To better characterize patients with Marfan syndrome who have survived an acute aortic dissection and to estimate the risks of events in the descending aorta. Up until now, this portion of the aorta has not been well studied but is gaining importance due to improved patient survival. We report a retrospective cohort of 100 Marfan patients who survived an aortic dissection. Dissection occurred in either the ascending aorta (AscAo) (n = 37), the descending aorta (DescAo) (n = 20), or both (As + DescAo, n = 43). During a mean follow-up of 9.8 ± 6.0 years (complete for 88% of the patients), 17 patients died and 52 had a clinical event (new aortic dissection, surgery, ischaemia, haemorrhage), 60% of which involved the descending aorta. Event-free survival was similar whatever the location of the aortic dissection. However, a better event-free survival was observed when no dissected portion of the aorta remained after surgery, which was the case in 62% (23/37) of the AscAo patients (30% incurred an event vs. 86%; P = 0.008 by log-rank test).
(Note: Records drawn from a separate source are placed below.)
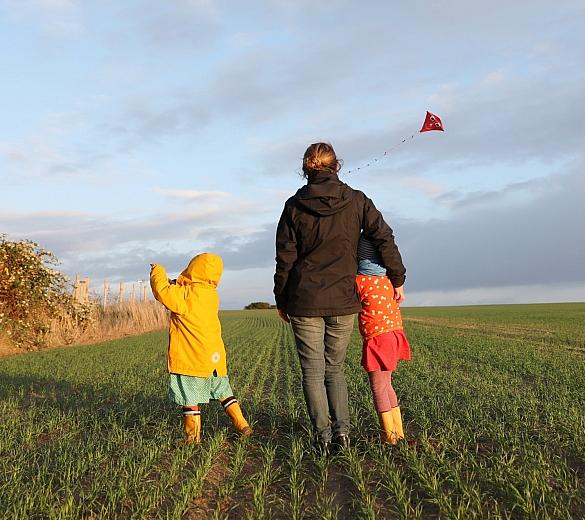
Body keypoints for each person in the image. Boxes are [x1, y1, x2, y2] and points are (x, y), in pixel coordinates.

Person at [274, 142, 406, 454]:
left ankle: (323, 438)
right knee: (334, 369)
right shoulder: (357, 200)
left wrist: (281, 298)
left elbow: (285, 259)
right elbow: (383, 237)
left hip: (304, 301)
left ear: (307, 169)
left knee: (312, 372)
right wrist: (397, 278)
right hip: (344, 301)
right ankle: (342, 435)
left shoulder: (293, 206)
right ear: (337, 166)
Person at [150, 253, 252, 444]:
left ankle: (192, 438)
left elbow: (162, 292)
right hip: (215, 358)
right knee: (224, 393)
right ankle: (242, 424)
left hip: (192, 358)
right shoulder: (211, 295)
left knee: (190, 398)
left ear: (193, 269)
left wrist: (158, 271)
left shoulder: (186, 295)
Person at [356, 235, 411, 444]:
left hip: (378, 340)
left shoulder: (360, 281)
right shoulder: (388, 280)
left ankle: (390, 437)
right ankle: (398, 433)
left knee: (378, 387)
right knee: (387, 385)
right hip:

Interestingly, the diameter of the ascending aorta was below the surgical threshold in 60% of the patients who incurred a dissection of the descending aorta, and within the normal range in 25%. The descending aorta may dissect whatever the diameter of the ascending aorta. The descending aorta is the location of most late clinical events after any dissection of the aorta. The rate of clinical events is much lower when all the dissected aorta has been removed in patients with AscAo dissection.